VoIP companies enjoyed two surges in the public markets. The first was in the Fall of 1997 when companies like Inter-Tel and Franklin Telecom were VoIP darlings. Inter-Tel who at the time had a service provider offering was one of the few public ways to play what at the time we called IP telephony or Internet telephony.
We then saw public interest leave the VoIP space for a while and then it came back with a vengeance in 1998-2000. The public markets haven’t had too many tech darlings since the ensuing bubble burst though. Google and eBay come to mind but since Google there haven’t been too many household name tech blockbusters your grandmother asked you about investing in.
That could potentially change as a rumored Vonage IPO would be a huge deal in the VoIP market. It is huge because Vonage will be a barometer for the entire VoIP industry and more importantly its success or failure will be amplified a thousands times due to its influence on the companies in this space and the capital markets reaction (or over-reaction) to whatever develops.
Many investors have told me they have been so burned by telecom they will never invest in the space again. Many of these same people were also burned by Internet stocks and chose not to invest in Google. This was obviously not the correct move as Google is trading at around three times its IPO price. So it is possible a successful IPO of the leading US VoIP provider will bring investors storming back into VoIP.
But Vonage is not without competitors and the biggest competitive threat to Vonage was supposed to be AT&T. Instead of becoming an obstacle, the once feared phone company is slowly being absorbed by SBC and in the process has all but stopped marketing its CallVantage service. The regional cable companies and phone companies are also a threat but their geographical limitations pretty much ensure they are lions in their home range only. At least for now.
So this leaves Vonage as the leading paid VoIP service and amazingly the next pure VoIP competitor in the
The question is whether Vonage will make money selling VoIP service. At some point Vonage is going to have to prove they can be profitable while becoming a major telecom carrier. They need to pull off this feat while facing competition from Yahoo!, AOL, Microsoft, Google and industry leader Skype who are all battling for dominance in VoIP.

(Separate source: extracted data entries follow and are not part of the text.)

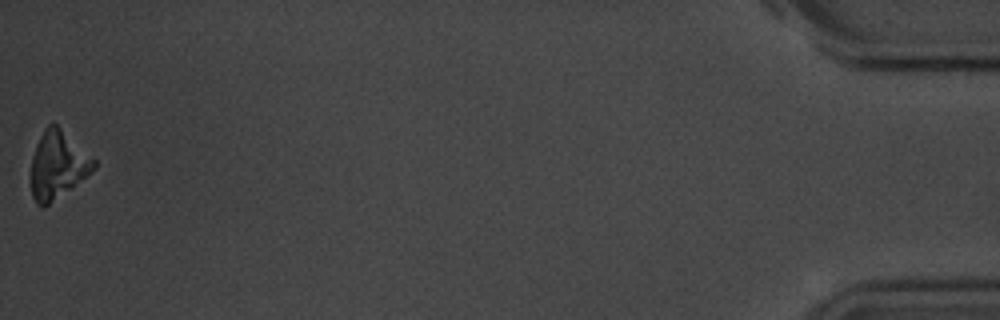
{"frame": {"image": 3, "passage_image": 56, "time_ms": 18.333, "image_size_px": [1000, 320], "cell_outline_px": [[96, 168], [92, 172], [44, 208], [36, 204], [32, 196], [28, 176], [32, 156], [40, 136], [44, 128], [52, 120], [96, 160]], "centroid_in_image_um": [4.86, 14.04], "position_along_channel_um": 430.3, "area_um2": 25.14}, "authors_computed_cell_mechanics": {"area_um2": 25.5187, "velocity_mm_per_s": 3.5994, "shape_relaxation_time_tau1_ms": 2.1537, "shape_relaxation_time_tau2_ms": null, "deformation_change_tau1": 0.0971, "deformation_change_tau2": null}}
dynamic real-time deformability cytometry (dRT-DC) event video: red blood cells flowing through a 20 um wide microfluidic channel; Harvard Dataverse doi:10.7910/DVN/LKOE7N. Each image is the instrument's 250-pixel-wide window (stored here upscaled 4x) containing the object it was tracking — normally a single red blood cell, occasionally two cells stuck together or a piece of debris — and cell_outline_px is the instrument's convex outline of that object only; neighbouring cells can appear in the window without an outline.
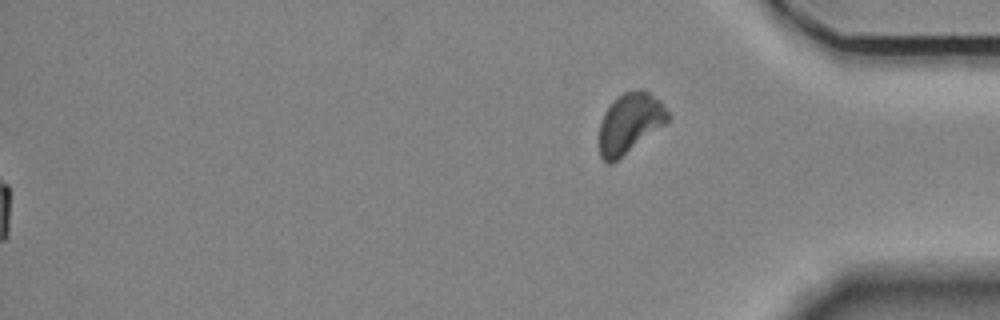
{"species": "Egyptian fruit bat (a non-hibernating species)", "species_latin": "Rousettus aegyptiacus", "temperature_condition": "room temperature", "stored_images_in_passage": 57, "segment_of_instrument_passage": [2, 2], "camera_frame_rate_fps": 3000, "um_per_image_px": 0.085, "animal": {"sex": "female"}, "frame": {"image": 1, "passage_image": 57, "time_ms": 18.667, "image_size_px": [1000, 320], "cell_outline_px": [[672, 116], [664, 124], [612, 164], [608, 164], [600, 156], [600, 120], [604, 112], [612, 100], [624, 92], [640, 88], [644, 88], [660, 100]], "centroid_in_image_um": [53.53, 10.42], "position_along_channel_um": 381.7, "area_um2": 24.04}}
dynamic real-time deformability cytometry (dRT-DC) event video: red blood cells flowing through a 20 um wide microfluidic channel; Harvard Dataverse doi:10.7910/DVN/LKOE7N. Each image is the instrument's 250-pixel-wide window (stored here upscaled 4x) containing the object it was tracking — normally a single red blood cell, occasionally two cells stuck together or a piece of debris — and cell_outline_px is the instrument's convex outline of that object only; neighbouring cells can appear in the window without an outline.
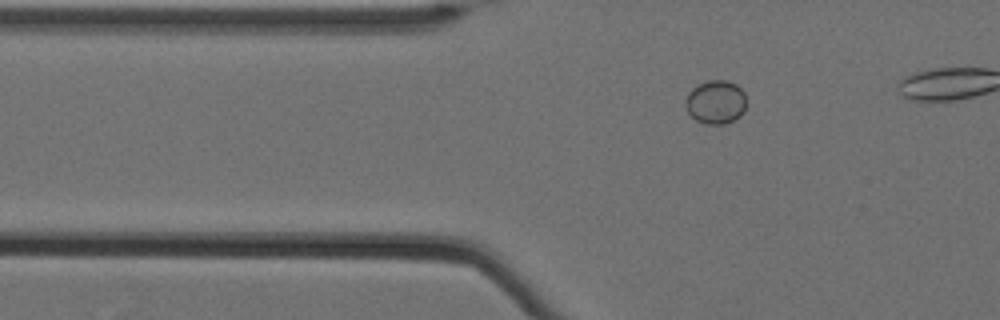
{"species": "Egyptian fruit bat (a non-hibernating species)", "species_latin": "Rousettus aegyptiacus", "temperature_condition": "cold", "stored_images_in_passage": 44, "camera_frame_rate_fps": 3000, "um_per_image_px": 0.085, "animal": {"sex": "female"}, "frame": {"image": 1, "passage_image": 12, "time_ms": 3.667, "image_size_px": [1000, 320], "cell_outline_px": [[744, 112], [740, 116], [724, 124], [704, 124], [696, 120], [688, 112], [684, 100], [688, 92], [692, 88], [708, 80], [728, 80], [736, 84], [744, 92]], "centroid_in_image_um": [60.81, 8.67], "position_along_channel_um": 65.0, "area_um2": 15.43}}
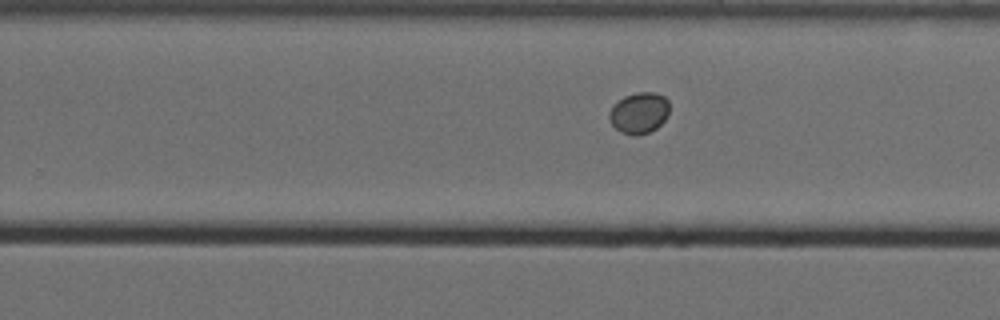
{"frame": {"image": 2, "passage_image": 31, "time_ms": 10.0, "image_size_px": [1000, 320], "cell_outline_px": [[668, 116], [656, 128], [648, 132], [636, 136], [620, 132], [612, 124], [608, 116], [608, 112], [624, 96], [636, 92], [656, 92], [664, 96], [668, 100]], "centroid_in_image_um": [54.33, 9.59], "position_along_channel_um": 275.5, "area_um2": 14.33}}
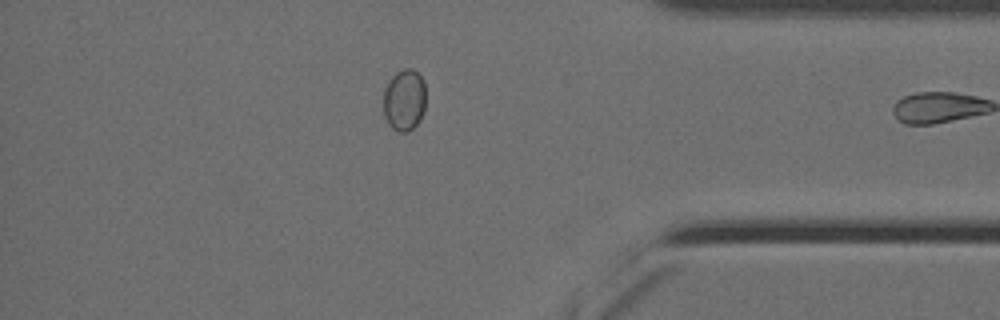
{"frame": {"image": 3, "passage_image": 43, "time_ms": 14.0, "image_size_px": [1000, 320], "cell_outline_px": [[424, 112], [420, 120], [408, 132], [400, 132], [392, 128], [388, 124], [384, 116], [384, 88], [388, 80], [396, 72], [404, 68], [412, 68], [424, 80]], "centroid_in_image_um": [34.35, 8.49], "position_along_channel_um": 400.9, "area_um2": 15.32}}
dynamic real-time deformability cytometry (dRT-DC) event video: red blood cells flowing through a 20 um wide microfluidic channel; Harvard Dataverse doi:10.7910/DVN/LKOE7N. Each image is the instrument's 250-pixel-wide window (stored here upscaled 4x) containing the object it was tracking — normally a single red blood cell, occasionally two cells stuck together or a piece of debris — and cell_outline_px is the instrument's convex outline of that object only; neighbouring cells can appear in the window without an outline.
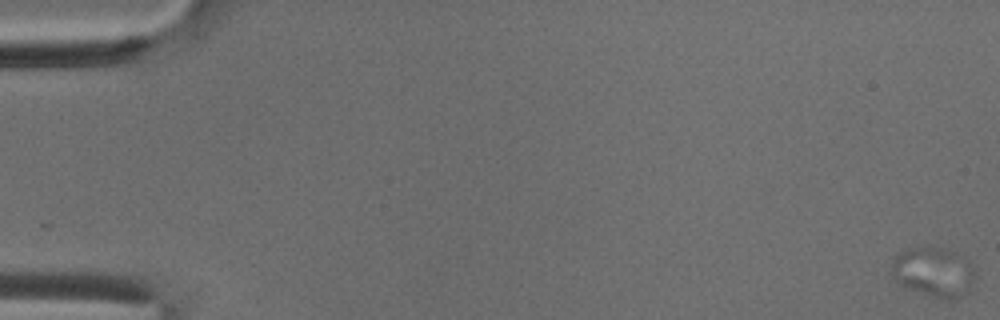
{"species": "common noctule bat (a hibernating species)", "species_latin": "Nyctalus noctula", "temperature_condition": "cold", "stored_images_in_passage": 2, "camera_frame_rate_fps": 3000, "um_per_image_px": 0.085, "animal": {"sex": "male", "body_mass_g": 18.8}, "frame": {"image": 1, "passage_image": 1, "time_ms": 0.0, "image_size_px": [1000, 320], "cell_outline_px": [[972, 276], [968, 292], [956, 300], [948, 300], [908, 288], [900, 284], [896, 280], [892, 264], [892, 256], [908, 248], [940, 248], [952, 252], [964, 260], [972, 268]], "centroid_in_image_um": [79.3, 23.14], "position_along_channel_um": 5.7, "area_um2": 23.12}}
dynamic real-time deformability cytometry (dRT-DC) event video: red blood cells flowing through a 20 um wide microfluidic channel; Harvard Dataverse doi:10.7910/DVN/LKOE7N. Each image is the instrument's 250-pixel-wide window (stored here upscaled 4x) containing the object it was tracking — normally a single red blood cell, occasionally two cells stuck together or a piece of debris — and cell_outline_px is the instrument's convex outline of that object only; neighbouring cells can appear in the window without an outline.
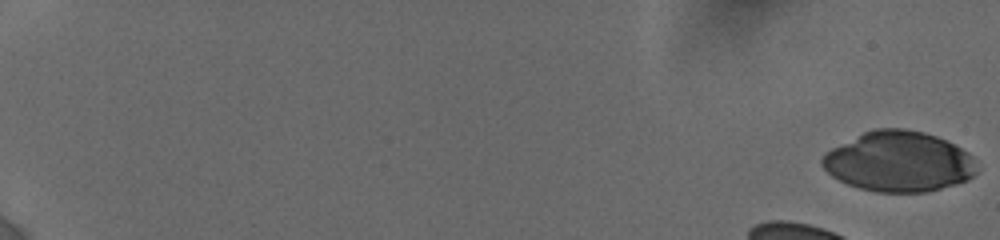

In my opinion, in order for Vonage to get to the next level they are going to have to continue their international push and at some point soon they have to focus on selling incremental services like conferencing to generate higher ARPU or average revenue per user. I imagine in the not to distant future we will call on Vonage (certainly no pun intended here but make sure it is an Internet telephony call if you please) to supply TV for us so they are likely exploring ways to provide IPTV. Wireless is another area they will have to thrive in so expect Vonage to become an MVNO or mobile virtual network operator meaning they will resell service from a company such as Sprint PCS. Vonage is already starting WiMAX trials which shows they are painfully aware of the disadvantage they have by not controlling the last mile to their customers.
As a pure-play public VoIP service company, Vonage is in a position to set the stage for many other companies in the VoIP space to also go public. Investors are eyeing Vonage more and more closely and if we expect the excitement and purchasing in the VoIP space to continue at its current pace we have to as an industry hope Vonage can continue its whirlwind pace of customer acquisition while at the same time delivering profits to keep Wall Street happy.